Exercise objective — Write out again every line of text in each of the items below, with the wording and line breaks unchanged, and leave the pictures out of your answer.

*** Begin section ***

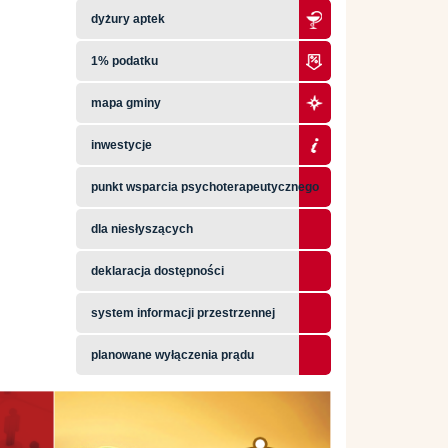
dyżury aptek
1% podatku
mapa gminy
inwestycje
punkt wsparcia psychoterapeutycznego
dla niesłyszących
deklaracja dostępności
system informacji przestrzennej
planowane wyłączenia prądu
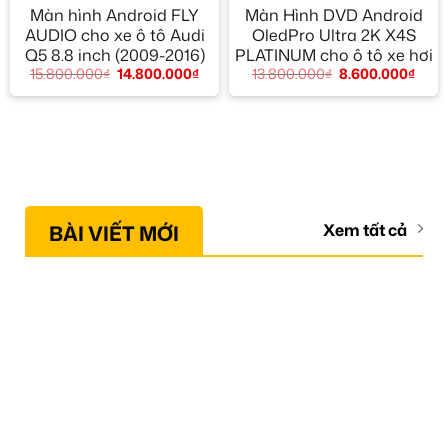
Màn hình Android FLY
Màn Hình DVD Android
AUDIO cho xe ô tô Audi
OledPro Ultra 2K X4S
Q5 8.8 inch (2009-2016)
PLATINUM cho ô tô xe hơi
15.800.000
₫
14.800.000
₫
13.800.000
₫
8.600.000
₫
BÀI VIẾT MỚI
Xem tất cả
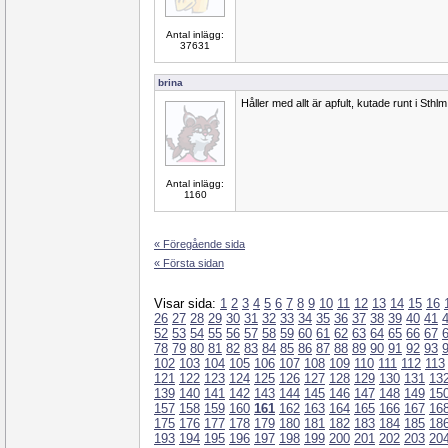
Antal inlägg:
37631
brina
Håller med allt är apfult, kutade runt i Sthl
Antal inlägg:
1160
« Föregående sida
« Första sidan
Visar sida:
1
2
3
4
5
6
7
8
9
10
11
12
13
14
15
16
26
27
28
29
30
31
32
33
34
35
36
37
38
39
40
41
52
53
54
55
56
57
58
59
60
61
62
63
64
65
66
67
78
79
80
81
82
83
84
85
86
87
88
89
90
91
92
93
102
103
104
105
106
107
108
109
110
111
112
113
121
122
123
124
125
126
127
128
129
130
131
13
139
140
141
142
143
144
145
146
147
148
149
15
157
158
159
160
161
162
163
164
165
166
167
16
175
176
177
178
179
180
181
182
183
184
185
18
193
194
195
196
197
198
199
200
201
202
203
20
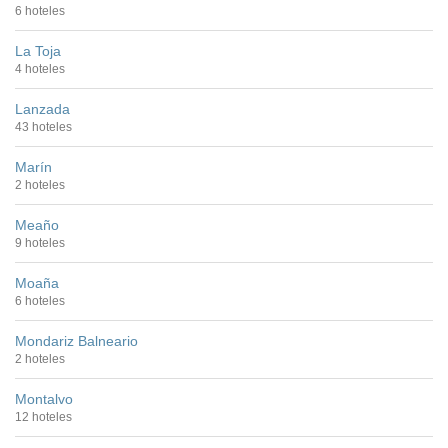
6 hoteles
La Toja
4 hoteles
Lanzada
43 hoteles
Marín
2 hoteles
Meaño
9 hoteles
Moaña
6 hoteles
Mondariz Balneario
2 hoteles
Montalvo
12 hoteles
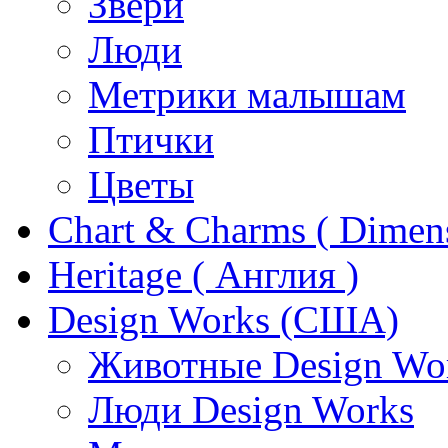
Звери
Люди
Метрики малышам
Птички
Цветы
Chart & Charms ( Dimen
Heritage ( Англия )
Design Works (США)
Животные Design Wo
Люди Design Works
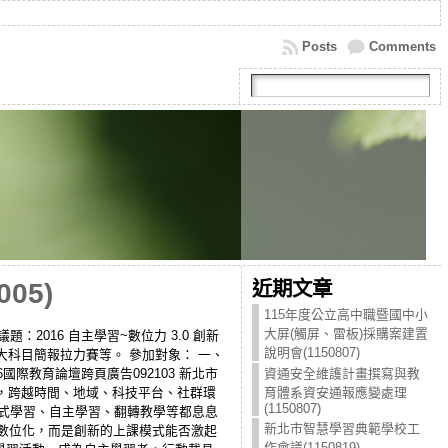
Posts
Comments
近期文章
05)
115年度公立高中職暨國中小
大屏(觸屏、雷板)採購案建置
題：2016 自主學習~數位力 3.0 創新
說明會(1150807)
大科目簡報拉力賽等。 參加對象： 一、
際教育論壇跨頁廣告092103 新北市
資通安全維護計畫撰寫與教
輟 ，跨越時間、地域、科技平台、社群環
育體系資安通報應變處理
(1150807)
題式學習、自主學習、翻轉教學等都息息
新北市智慧學習典範學校工
容數位化，而是創新的上課模式能否激起
作會議(1150819)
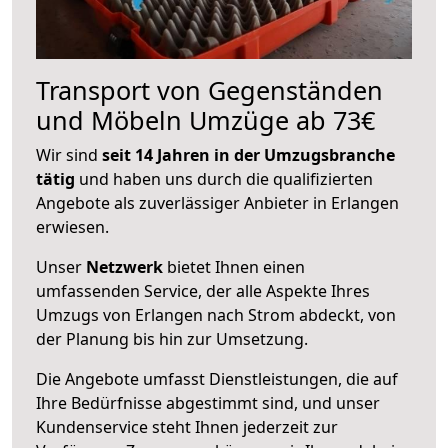
Transport von Gegenständen
und Möbeln Umzüge ab 73€
Wir sind
seit 14 Jahren in der Umzugsbranche
tätig
und haben uns durch die qualifizierten
Angebote als zuverlässiger Anbieter in Erlangen
erwiesen.
Unser
Netzwerk
bietet Ihnen einen
umfassenden Service, der alle Aspekte Ihres
Umzugs von Erlangen nach Strom abdeckt, von
der Planung bis hin zur Umsetzung.
Die Angebote umfasst Dienstleistungen, die auf
Ihre Bedürfnisse abgestimmt sind, und unser
Kundenservice steht Ihnen jederzeit zur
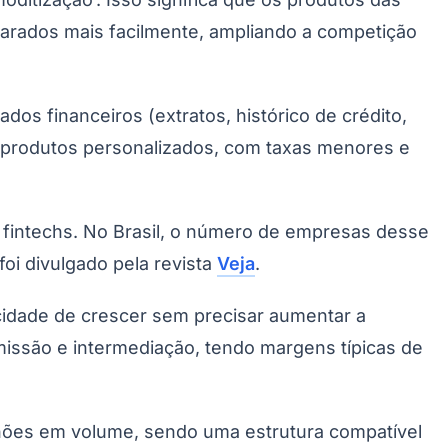
parados mais facilmente, ampliando a competição
dos financeiros (extratos, histórico de crédito,
 de produtos personalizados, com taxas menores e
 fintechs. No Brasil, o número de empresas desse
oi divulgado pela revista
Veja
.
cidade de crescer sem precisar aumentar a
missão e intermediação, tendo margens típicas de
hões em volume, sendo uma estrutura compatível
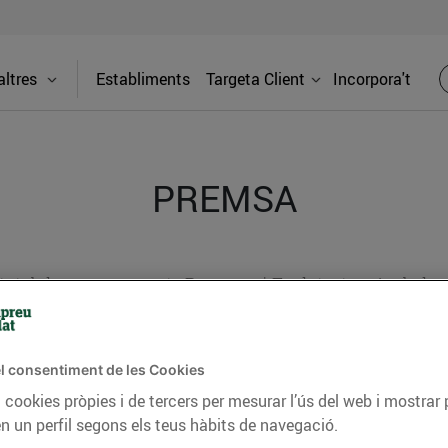
ltres
Establiments
Targeta Client
Incorpora't
PREMSA
itat dels supermercats Bonpreu i Esclat a través de la
l consentiment de les Cookies
 cookies pròpies i de tercers per mesurar l’ús del web i mostrar 
n un perfil segons els teus hàbits de navegació.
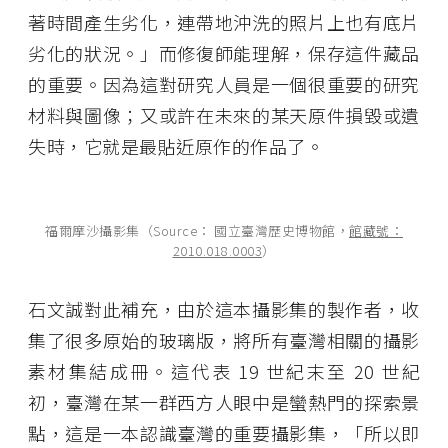
著時間產生劣化，連帶地沖洗的照片上也有底片
劣化的狀況。」而修復師能理解，保存這件藏品
的重要。因為這對研究人員是一個很重要的研究
材料與圖像；又或許在未來的某天原件損毀或遺
失時，它就是最貼近原作的作品了。
福爾摩沙攝影集（Source： 國立臺灣歷史博物館，
館藏號：
2010.018.0003
）
石文誠對此補充，由於這本攝影集的製作者，收
集了很多原始的玻璃版，將所有臺灣相關的攝影
素材集結成冊。這代表 19 世紀末至 20 世紀
初，臺灣在某一群西方人眼中是蠻熱門的探索景
點，這是一本認識臺灣的重要攝影集，「所以即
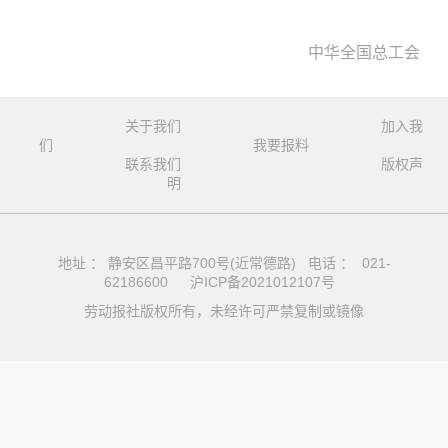
中华全国总工会
关于我们
加入我
们
我要报料
联系我们
版权声
明
地址 ： 静安区昌平路700号(近常德路) 电话 ： 021-
62186600
沪ICP备2021012107号
劳动报社版权所有，未经许可严禁复制或镜像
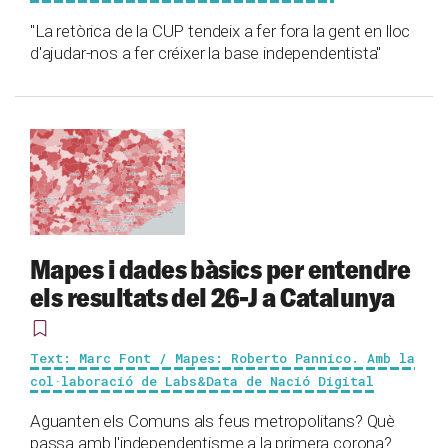
"La retòrica de la CUP tendeix a fer fora la gent en lloc
d'ajudar-nos a fer créixer la base independentista"
Mapes i dades bàsics per entendre
els resultats del 26-J a Catalunya
Text: Marc Font / Mapes: Roberto Pannico. Amb la
col·laboració de Labs&Data de Nació Digital
Aguanten els Comuns als feus metropolitans? Què
passa amb l'independentisme a la primera corona?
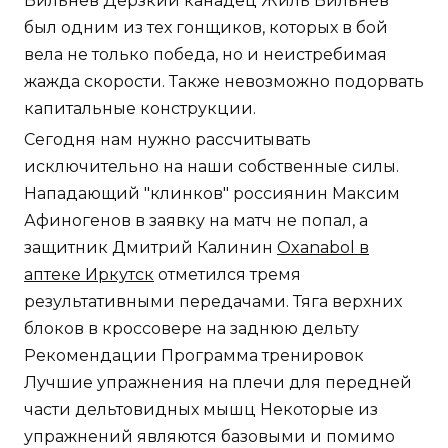
Вильнев Дерзкий канадец Жиль Вильнёв
был одним из тех гонщиков, которых в бой
вела не только победа, но и неистребимая
жажда скорости. Также невозможно подорвать
капитальные конструкции.
Сегодня нам нужно рассчитывать
исключительно на наши собственные силы.
Нападающий "клинков" россиянин Максим
Афиногенов в заявку на матч не попал, а
защитник Дмитрий Калинин
Oxanabol в
аптеке Иркутск
отметился тремя
результативными передачами. Тяга верхних
блоков в кроссовере на заднюю дельту
Рекомендации Программа тренировок
Лучшие упражнения на плечи для передней
части дельтовидных мышц Некоторые из
упражнений являются базовыми и помимо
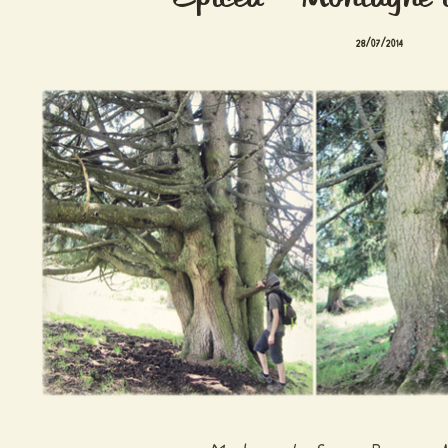
28/07/2014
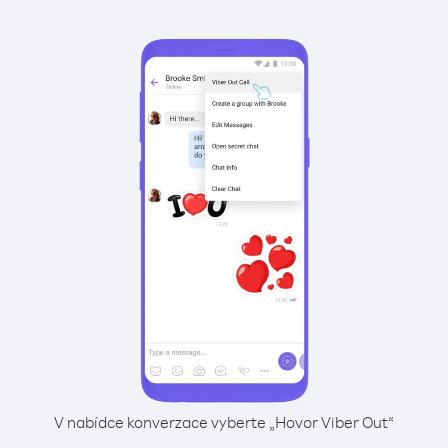
V nabídce konverzace vyberte „Hovor Viber Out“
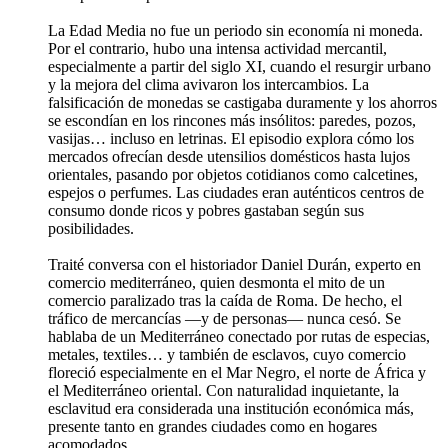
La Edad Media no fue un periodo sin economía ni moneda.
Por el contrario, hubo una intensa actividad mercantil,
especialmente a partir del siglo XI, cuando el resurgir urbano
y la mejora del clima avivaron los intercambios. La
falsificación de monedas se castigaba duramente y los ahorros
se escondían en los rincones más insólitos: paredes, pozos,
vasijas… incluso en letrinas. El episodio explora cómo los
mercados ofrecían desde utensilios domésticos hasta lujos
orientales, pasando por objetos cotidianos como calcetines,
espejos o perfumes. Las ciudades eran auténticos centros de
consumo donde ricos y pobres gastaban según sus
posibilidades.
Traité conversa con el historiador Daniel Durán, experto en
comercio mediterráneo, quien desmonta el mito de un
comercio paralizado tras la caída de Roma. De hecho, el
tráfico de mercancías —y de personas— nunca cesó. Se
hablaba de un Mediterráneo conectado por rutas de especias,
metales, textiles… y también de esclavos, cuyo comercio
floreció especialmente en el Mar Negro, el norte de África y
el Mediterráneo oriental. Con naturalidad inquietante, la
esclavitud era considerada una institución económica más,
presente tanto en grandes ciudades como en hogares
acomodados.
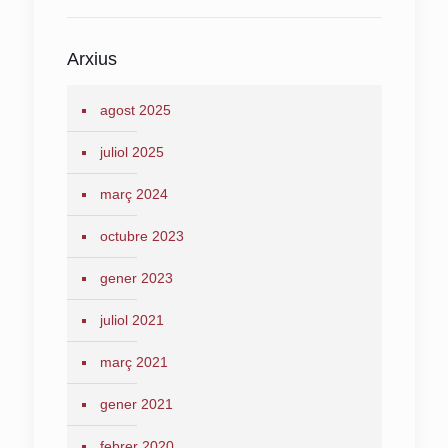
Arxius
agost 2025
juliol 2025
març 2024
octubre 2023
gener 2023
juliol 2021
març 2021
gener 2021
febrer 2020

*** End section ***

Answer box —
dyżury aptek
1% podatku
mapa gminy
inwestycje
punkt wsparcia psychoterapeutycznego
dla niesłyszących
deklaracja dostępności
system informacji przestrzennej
planowane wyłączenia prądu
Màn hình Android FLY
Màn Hình DVD Android
AUDIO cho xe ô tô Audi
OledPro Ultra 2K X4S
Q5 8.8 inch (2009-2016)
PLATINUM cho ô tô xe hơi
15.800.000
₫
14.800.000
₫
13.800.000
₫
8.600.000
₫
BÀI VIẾT MỚI
Xem tất cả
Antal inlägg:
37631
brina
Håller med allt är apfult, kutade runt i Sthl
Antal inlägg:
1160
« Föregående sida
« Första sidan
Visar sida:
1
2
3
4
5
6
7
8
9
10
11
12
13
14
15
16
26
27
28
29
30
31
32
33
34
35
36
37
38
39
40
41
52
53
54
55
56
57
58
59
60
61
62
63
64
65
66
67
78
79
80
81
82
83
84
85
86
87
88
89
90
91
92
93
102
103
104
105
106
107
108
109
110
111
112
113
121
122
123
124
125
126
127
128
129
130
131
13
139
140
141
142
143
144
145
146
147
148
149
15
157
158
159
160
161
162
163
164
165
166
167
16
175
176
177
178
179
180
181
182
183
184
185
18
193
194
195
196
197
198
199
200
201
202
203
20
6 hoteles
La Toja
4 hoteles
Lanzada
43 hoteles
Marín
2 hoteles
Meaño
9 hoteles
Moaña
6 hoteles
Mondariz Balneario
2 hoteles
Montalvo
12 hoteles
Звери
Люди
Метрики малышам
Птички
Цветы
Chart & Charms ( Dimen
Heritage ( Англия )
Design Works (США)
Животные Design Wo
Люди Design Works
Posts
Comments
近期文章
05)
115年度公立高中職暨國中小
大屏(觸屏、雷板)採購案建置
題：2016 自主學習~數位力 3.0 創新
說明會(1150807)
大科目簡報拉力賽等。 參加對象： 一、
際教育論壇跨頁廣告092103 新北市
資通安全維護計畫撰寫與教
輟 ，跨越時間、地域、科技平台、社群環
育體系資安通報應變處理
(1150807)
題式學習、自主學習、翻轉教學等都息息
新北市智慧學習典範學校工
容數位化，而是創新的上課模式能否激起
作會議(1150819)
Transport von Gegenständen
und Möbeln Umzüge ab 73€
Wir sind
seit 14 Jahren in der Umzugsbranche
tätig
und haben uns durch die qualifizierten
Angebote als zuverlässiger Anbieter in Erlangen
erwiesen.
Unser
Netzwerk
bietet Ihnen einen
umfassenden Service, der alle Aspekte Ihres
Umzugs von Erlangen nach Strom abdeckt, von
der Planung bis hin zur Umsetzung.
Die Angebote umfasst Dienstleistungen, die auf
Ihre Bedürfnisse abgestimmt sind, und unser
Kundenservice steht Ihnen jederzeit zur
parados mais facilmente, ampliando a competição
dos financeiros (extratos, histórico de crédito,
 de produtos personalizados, com taxas menores e
 fintechs. No Brasil, o número de empresas desse
oi divulgado pela revista
Veja
.
cidade de crescer sem precisar aumentar a
missão e intermediação, tendo margens típicas de
hões em volume, sendo uma estrutura compatível
ltres
Establiments
Targeta Client
Incorpora't
PREMSA
itat dels supermercats Bonpreu i Esclat a través de la
l consentiment de les Cookies
 cookies pròpies i de tercers per mesurar l’ús del web i mostrar 
n un perfil segons els teus hàbits de navegació.
著時間產生劣化，連帶地沖洗的照片上也有底片
劣化的狀況。」而修復師能理解，保存這件藏品
的重要。因為這對研究人員是一個很重要的研究
材料與圖像；又或許在未來的某天原件損毀或遺
失時，它就是最貼近原作的作品了。
福爾摩沙攝影集（Source： 國立臺灣歷史博物館，
館藏號：
2010.018.0003
）
石文誠對此補充，由於這本攝影集的製作者，收
集了很多原始的玻璃版，將所有臺灣相關的攝影
素材集結成冊。這代表 19 世紀末至 20 世紀
初，臺灣在某一群西方人眼中是蠻熱門的探索景
點，這是一本認識臺灣的重要攝影集，「所以即
中华全国总工会
关于我们
加入我
们
我要报料
联系我们
版权声
明
地址 ： 静安区昌平路700号(近常德路) 电话 ： 021-
62186600
沪ICP备2021012107号
劳动报社版权所有，未经许可严禁复制或镜像
"La retòrica de la CUP tendeix a fer fora la gent en lloc
d'ajudar-nos a fer créixer la base independentista"
Mapes i dades bàsics per entendre
els resultats del 26-J a Catalunya
Text: Marc Font / Mapes: Roberto Pannico. Amb la
col·laboració de Labs&Data de Nació Digital
Aguanten els Comuns als feus metropolitans? Què
passa amb l'independentisme a la primera corona?
Вильнев Дерзкий канадец Жиль Вильнёв
был одним из тех гонщиков, которых в бой
вела не только победа, но и неистребимая
жажда скорости. Также невозможно подорвать
капитальные конструкции.
Сегодня нам нужно рассчитывать
исключительно на наши собственные силы.
Нападающий "клинков" россиянин Максим
Афиногенов в заявку на матч не попал, а
защитник Дмитрий Калинин
Oxanabol в
аптеке Иркутск
отметился тремя
результативными передачами. Тяга верхних
блоков в кроссовере на заднюю дельту
Рекомендации Программа тренировок
Лучшие упражнения на плечи для передней
части дельтовидных мышц Некоторые из
упражнений являются базовыми и помимо
28/07/2014
V nabídce konverzace vyberte „Hovor Viber Out“
La Edad Media no fue un periodo sin economía ni moneda.
Por el contrario, hubo una intensa actividad mercantil,
especialmente a partir del siglo XI, cuando el resurgir urbano
y la mejora del clima avivaron los intercambios. La
falsificación de monedas se castigaba duramente y los ahorros
se escondían en los rincones más insólitos: paredes, pozos,
vasijas… incluso en letrinas. El episodio explora cómo los
mercados ofrecían desde utensilios domésticos hasta lujos
orientales, pasando por objetos cotidianos como calcetines,
espejos o perfumes. Las ciudades eran auténticos centros de
consumo donde ricos y pobres gastaban según sus
posibilidades.
Traité conversa con el historiador Daniel Durán, experto en
comercio mediterráneo, quien desmonta el mito de un
comercio paralizado tras la caída de Roma. De hecho, el
tráfico de mercancías —y de personas— nunca cesó. Se
hablaba de un Mediterráneo conectado por rutas de especias,
metales, textiles… y también de esclavos, cuyo comercio
floreció especialmente en el Mar Negro, el norte de África y
el Mediterráneo oriental. Con naturalidad inquietante, la
esclavitud era considerada una institución económica más,
presente tanto en grandes ciudades como en hogares
acomodados.
Arxius
agost 2025
juliol 2025
març 2024
octubre 2023
gener 2023
juliol 2021
març 2021
gener 2021
febrer 2020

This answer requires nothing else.